Solution 2: This one is less tricky, but you have to focus on the head. Start by pointing the head's next via temp = head.next, for replacement at the end of the iteration. Next, point head.next = dummy.next, which in further iterations will be the currently reversed nodes. Finally, point dummy.next = head so that you get the whole reversed list. Finally, move the head to the next position in the linked list with head = temp.

class Solution:
def reverseList(self, head: Optional[ListNode]) -> Optional[ListNode]:
	dummy = ListNode()
	
	while head:
		temp = head.next
		head.next = dummy.next
		dummy.next = head
		head = temp
	
	return dummy.next

class Solution:
def reverseList(self, head: Optional[ListNode]) -> Optional[ListNode]:
	dummy = ListNode()
	
	while head:
		temp = head.next
		head.next = dummy.next
		dummy.next = head
		head = temp
	
	return dummy.next

Trick: It is important to understand how the assignment operator in Python makes references vs copies.
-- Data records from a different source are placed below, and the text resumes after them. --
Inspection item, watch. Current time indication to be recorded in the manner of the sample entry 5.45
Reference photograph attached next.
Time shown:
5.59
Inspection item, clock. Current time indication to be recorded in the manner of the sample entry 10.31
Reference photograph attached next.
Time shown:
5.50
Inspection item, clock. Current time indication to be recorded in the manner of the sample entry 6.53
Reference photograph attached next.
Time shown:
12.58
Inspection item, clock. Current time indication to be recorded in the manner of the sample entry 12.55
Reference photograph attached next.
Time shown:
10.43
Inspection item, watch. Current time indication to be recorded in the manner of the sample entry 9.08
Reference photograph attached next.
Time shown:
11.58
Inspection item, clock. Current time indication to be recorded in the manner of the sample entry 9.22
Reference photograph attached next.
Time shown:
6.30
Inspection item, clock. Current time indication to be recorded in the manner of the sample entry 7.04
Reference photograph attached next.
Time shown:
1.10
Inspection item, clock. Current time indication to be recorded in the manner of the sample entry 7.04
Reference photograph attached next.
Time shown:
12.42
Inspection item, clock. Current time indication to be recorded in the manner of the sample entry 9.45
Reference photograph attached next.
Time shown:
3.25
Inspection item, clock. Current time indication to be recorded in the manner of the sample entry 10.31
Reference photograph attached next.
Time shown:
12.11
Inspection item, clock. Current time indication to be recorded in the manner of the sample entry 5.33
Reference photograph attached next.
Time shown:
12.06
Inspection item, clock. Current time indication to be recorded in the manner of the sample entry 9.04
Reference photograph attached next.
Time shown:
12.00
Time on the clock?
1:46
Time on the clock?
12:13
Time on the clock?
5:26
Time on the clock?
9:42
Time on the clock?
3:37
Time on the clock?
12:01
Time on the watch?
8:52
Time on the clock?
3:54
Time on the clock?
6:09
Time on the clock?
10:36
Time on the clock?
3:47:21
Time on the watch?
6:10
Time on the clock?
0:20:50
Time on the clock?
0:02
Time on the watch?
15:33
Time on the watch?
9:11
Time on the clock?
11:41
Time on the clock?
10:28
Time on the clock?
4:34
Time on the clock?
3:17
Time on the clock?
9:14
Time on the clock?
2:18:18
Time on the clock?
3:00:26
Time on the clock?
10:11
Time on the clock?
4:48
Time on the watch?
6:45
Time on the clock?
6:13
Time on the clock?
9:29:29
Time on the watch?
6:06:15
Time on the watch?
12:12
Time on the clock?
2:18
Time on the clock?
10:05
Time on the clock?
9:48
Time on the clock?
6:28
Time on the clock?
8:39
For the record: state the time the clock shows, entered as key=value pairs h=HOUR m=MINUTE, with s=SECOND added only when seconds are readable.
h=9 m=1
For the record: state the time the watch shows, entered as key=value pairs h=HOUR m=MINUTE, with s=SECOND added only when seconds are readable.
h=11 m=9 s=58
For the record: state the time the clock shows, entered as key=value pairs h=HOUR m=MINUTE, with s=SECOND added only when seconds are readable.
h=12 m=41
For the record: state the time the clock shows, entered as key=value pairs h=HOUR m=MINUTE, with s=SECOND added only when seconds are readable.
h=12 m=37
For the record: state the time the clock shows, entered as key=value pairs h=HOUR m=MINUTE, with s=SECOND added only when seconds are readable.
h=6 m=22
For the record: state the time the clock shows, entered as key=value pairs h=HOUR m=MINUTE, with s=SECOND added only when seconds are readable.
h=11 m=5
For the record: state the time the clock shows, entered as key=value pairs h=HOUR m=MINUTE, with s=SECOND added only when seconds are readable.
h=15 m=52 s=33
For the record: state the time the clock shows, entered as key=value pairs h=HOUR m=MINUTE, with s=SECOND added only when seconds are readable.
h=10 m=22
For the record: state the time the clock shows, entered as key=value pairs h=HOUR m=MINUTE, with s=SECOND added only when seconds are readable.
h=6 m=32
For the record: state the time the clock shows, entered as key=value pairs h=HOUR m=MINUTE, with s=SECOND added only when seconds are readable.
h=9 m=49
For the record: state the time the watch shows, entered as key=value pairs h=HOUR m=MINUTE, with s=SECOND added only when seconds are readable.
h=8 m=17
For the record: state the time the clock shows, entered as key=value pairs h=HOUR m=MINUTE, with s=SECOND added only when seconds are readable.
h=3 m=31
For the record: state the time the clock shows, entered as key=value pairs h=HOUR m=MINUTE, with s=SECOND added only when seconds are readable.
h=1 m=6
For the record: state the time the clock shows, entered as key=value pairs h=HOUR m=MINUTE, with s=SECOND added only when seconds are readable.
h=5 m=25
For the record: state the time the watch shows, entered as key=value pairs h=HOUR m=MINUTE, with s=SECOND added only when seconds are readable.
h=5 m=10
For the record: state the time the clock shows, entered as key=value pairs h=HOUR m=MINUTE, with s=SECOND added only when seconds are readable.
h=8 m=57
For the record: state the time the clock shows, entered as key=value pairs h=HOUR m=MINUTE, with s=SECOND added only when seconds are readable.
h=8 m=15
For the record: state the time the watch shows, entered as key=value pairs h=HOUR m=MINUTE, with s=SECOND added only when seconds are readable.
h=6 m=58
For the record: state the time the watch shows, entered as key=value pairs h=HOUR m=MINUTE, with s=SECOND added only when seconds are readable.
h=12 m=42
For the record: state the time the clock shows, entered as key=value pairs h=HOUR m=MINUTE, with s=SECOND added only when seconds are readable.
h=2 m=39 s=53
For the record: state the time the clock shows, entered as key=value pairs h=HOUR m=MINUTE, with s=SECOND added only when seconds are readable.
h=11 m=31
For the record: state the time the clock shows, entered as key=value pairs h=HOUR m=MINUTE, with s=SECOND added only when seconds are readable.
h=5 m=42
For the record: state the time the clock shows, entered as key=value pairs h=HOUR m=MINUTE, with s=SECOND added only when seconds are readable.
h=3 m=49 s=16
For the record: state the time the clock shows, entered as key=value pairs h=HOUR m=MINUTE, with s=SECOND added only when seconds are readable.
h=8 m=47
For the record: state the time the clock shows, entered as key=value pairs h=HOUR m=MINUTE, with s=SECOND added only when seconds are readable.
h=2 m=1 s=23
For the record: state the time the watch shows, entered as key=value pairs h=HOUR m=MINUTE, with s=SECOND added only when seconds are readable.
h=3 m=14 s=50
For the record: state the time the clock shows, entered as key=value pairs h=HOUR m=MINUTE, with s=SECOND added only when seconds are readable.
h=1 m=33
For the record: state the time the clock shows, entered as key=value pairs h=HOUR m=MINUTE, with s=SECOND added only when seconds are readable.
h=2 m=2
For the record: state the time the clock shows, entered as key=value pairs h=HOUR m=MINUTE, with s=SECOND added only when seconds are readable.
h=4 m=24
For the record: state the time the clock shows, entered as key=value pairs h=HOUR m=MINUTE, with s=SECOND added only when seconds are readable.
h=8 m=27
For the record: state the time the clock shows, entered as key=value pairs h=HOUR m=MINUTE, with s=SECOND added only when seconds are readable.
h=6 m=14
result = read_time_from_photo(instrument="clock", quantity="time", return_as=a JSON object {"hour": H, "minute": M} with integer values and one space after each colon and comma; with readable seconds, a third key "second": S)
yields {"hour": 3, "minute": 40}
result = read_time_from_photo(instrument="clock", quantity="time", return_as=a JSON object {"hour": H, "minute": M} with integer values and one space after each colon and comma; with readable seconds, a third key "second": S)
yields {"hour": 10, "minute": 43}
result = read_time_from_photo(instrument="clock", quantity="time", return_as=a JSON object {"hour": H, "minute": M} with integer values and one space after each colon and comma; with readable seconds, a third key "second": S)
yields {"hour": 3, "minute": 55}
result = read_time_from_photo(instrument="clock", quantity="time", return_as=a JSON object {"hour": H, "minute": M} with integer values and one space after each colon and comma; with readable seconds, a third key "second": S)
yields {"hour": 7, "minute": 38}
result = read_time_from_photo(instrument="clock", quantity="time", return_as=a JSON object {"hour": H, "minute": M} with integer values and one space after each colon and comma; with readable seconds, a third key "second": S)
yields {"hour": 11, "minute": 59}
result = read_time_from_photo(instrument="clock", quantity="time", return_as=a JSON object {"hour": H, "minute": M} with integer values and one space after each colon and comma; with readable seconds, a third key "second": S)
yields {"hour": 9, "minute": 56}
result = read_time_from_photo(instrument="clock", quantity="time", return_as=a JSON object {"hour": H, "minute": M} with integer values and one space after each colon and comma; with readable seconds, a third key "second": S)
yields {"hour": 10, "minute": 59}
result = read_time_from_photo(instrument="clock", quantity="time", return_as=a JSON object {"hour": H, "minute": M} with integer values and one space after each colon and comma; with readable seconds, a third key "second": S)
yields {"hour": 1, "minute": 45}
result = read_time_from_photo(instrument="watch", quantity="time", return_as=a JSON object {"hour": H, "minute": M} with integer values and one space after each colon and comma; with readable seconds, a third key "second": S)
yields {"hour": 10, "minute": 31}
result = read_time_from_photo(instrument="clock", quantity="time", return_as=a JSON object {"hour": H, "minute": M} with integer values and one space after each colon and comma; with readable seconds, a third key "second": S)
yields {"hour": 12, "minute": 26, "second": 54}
For linked lists, understand that, unless you create a whole new list with ListNode() then everything you create, in some form, is just pointing to different nodes of the same list. As such, make sure that you're saving pointers for re-assignment at the end of the loop to return them back into the format you intend, taking care not to over-write nodes inadvertently.

7.3 OR LC 141 Detect Linked List Cycle ​

Full solution explanation

7.4 Overlapping lists ​

Came up with two immediate solutions to this problem. One works, and is what I would code in an interview. This solution loops over one of the arrays and saves its elements to a hash table. Then, looping over the next array, we check if any matching elements in the hash table are found. This did tend to work, but runs in to troubles when there may be dupicate keys. My other solution, which takes O(n^2) was also summarized in the solution. But I immediately ignored this because of the inefficiencies.

These solutions are techincally correct, but don't solve in O(n) time and O(1) space.The key insight is that overlapping list never 'unoverlap', their tails will be the same, and the number of elements after the merge will also be the same. Thus, find the lengths (which is an insight that I recognized but not exactly how it matches to the solution), move through the longer one by the difference in the length, such that they have equal lengths. The early entries are guaranteed not to overlap. Then iterate through both, checking for equality.

7.7 Remove the kth last element from a list ​

Holy shit I did it. No length storage, only a fast tracker and a slow tracker and a single int to track the number of iterations conducted. While this approach does work and is innovative (isn't declared in the book as a brute force solution, or any solution at all), the authors do outline a better approach. This is to increase one iterator by k elements, then start iterating both trackers with fixed distance. This way, when the front tracker is complete. You know you're at the k+1 index. Always initialize a dummy_head as a ListNode, not as a LinkedList type

LC 876 Middle of the Linked List ​

Solution 1: Iterate twice, first time to get the length of the list, second time until the middle node.

Solution 2: Turtle and hare approach. Starting with two pointers, move one twice as fast as the other, once the 'hare' finishes, the turtle pointer will be at the middle point.